▸ **Data under study**:
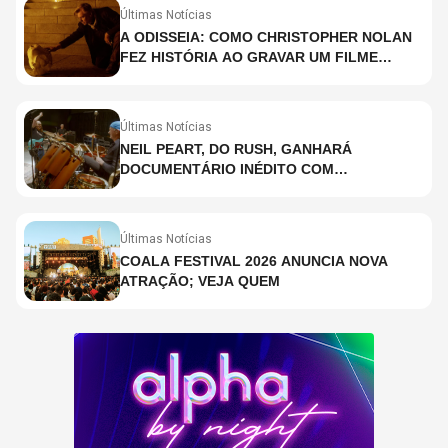
Últimas Notícias
A ODISSEIA: COMO CHRISTOPHER NOLAN
FEZ HISTÓRIA AO GRAVAR UM FILME
INTEIRAMENTE EM IMAX E O QUE ISSO
SIGNIFICA
Últimas Notícias
NEIL PEART, DO RUSH, GANHARÁ
DOCUMENTÁRIO INÉDITO COM
PARTICIPAÇÃO DE CHAD SMITH, STEWART
COPELAND E DANNY CAREY
Últimas Notícias
COALA FESTIVAL 2026 ANUNCIA NOVA
ATRAÇÃO; VEJA QUEM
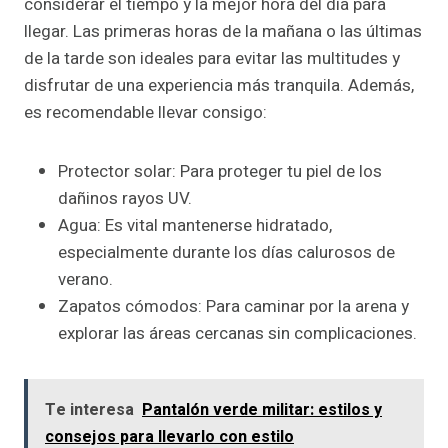
considerar el tiempo y la mejor hora del día para
llegar. Las primeras horas de la mañana o las últimas
de la tarde son ideales para evitar las multitudes y
disfrutar de una experiencia más tranquila. Además,
es recomendable llevar consigo:
Protector solar: Para proteger tu piel de los
dañinos rayos UV.
Agua: Es vital mantenerse hidratado,
especialmente durante los días calurosos de
verano.
Zapatos cómodos: Para caminar por la arena y
explorar las áreas cercanas sin complicaciones.
Te interesa
Pantalón verde militar: estilos y
consejos para llevarlo con estilo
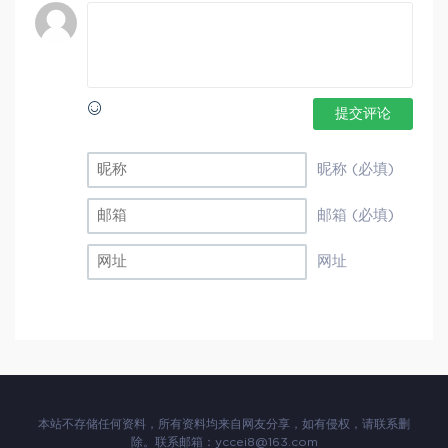
提交评论
昵称 (必填)
邮箱 (必填)
网址
本站不存储任何资料，所有资料均来自网友分享，如有侵权，请联系删
除。联系邮箱：
yccei8@163.com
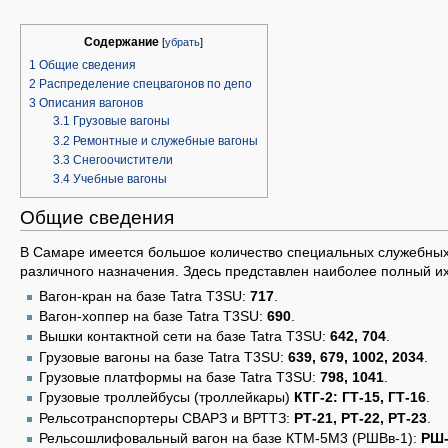
Содержание
[
убрать
]
1
Общие сведения
2
Распределение спецвагонов по депо
3
Описания вагонов
3.1
Грузовые вагоны
3.2
Ремонтные и служебные вагоны
3.3
Снегоочистители
3.4
Учебные вагоны
Общие сведения
В Самаре имеется большое количество специальных служебных
различного назначения. Здесь представлен наиболее полный их
Вагон-кран на базе Tatra T3SU:
717
.
Вагон-хоппер на базе Tatra T3SU:
690
.
Вышки контактной сети на базе Tatra T3SU:
642, 704
.
Грузовые вагоны на базе Tatra T3SU:
639, 679, 1002, 2034
.
Грузовые платформы на базе Tatra T3SU:
798, 1041
.
Грузовые троллейбусы (троллейкары)
КТГ-2: ГТ-15, ГТ-16
.
Рельсотранспортеры СВАРЗ и ВРТТЗ:
РТ-21, РТ-22, РТ-23
.
Рельсошлифовальный вагон на базе КТМ-5М3 (РШВв-1):
РШ-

▸ **About this task**:
Please find all lines of the entries that hold the string "вагоны" and copy them.

▸ **Exercise output**:
Грузовые вагоны
Ремонтные и служебные вагоны
Учебные вагоны
Грузовые вагоны на базе Tatra T3SU:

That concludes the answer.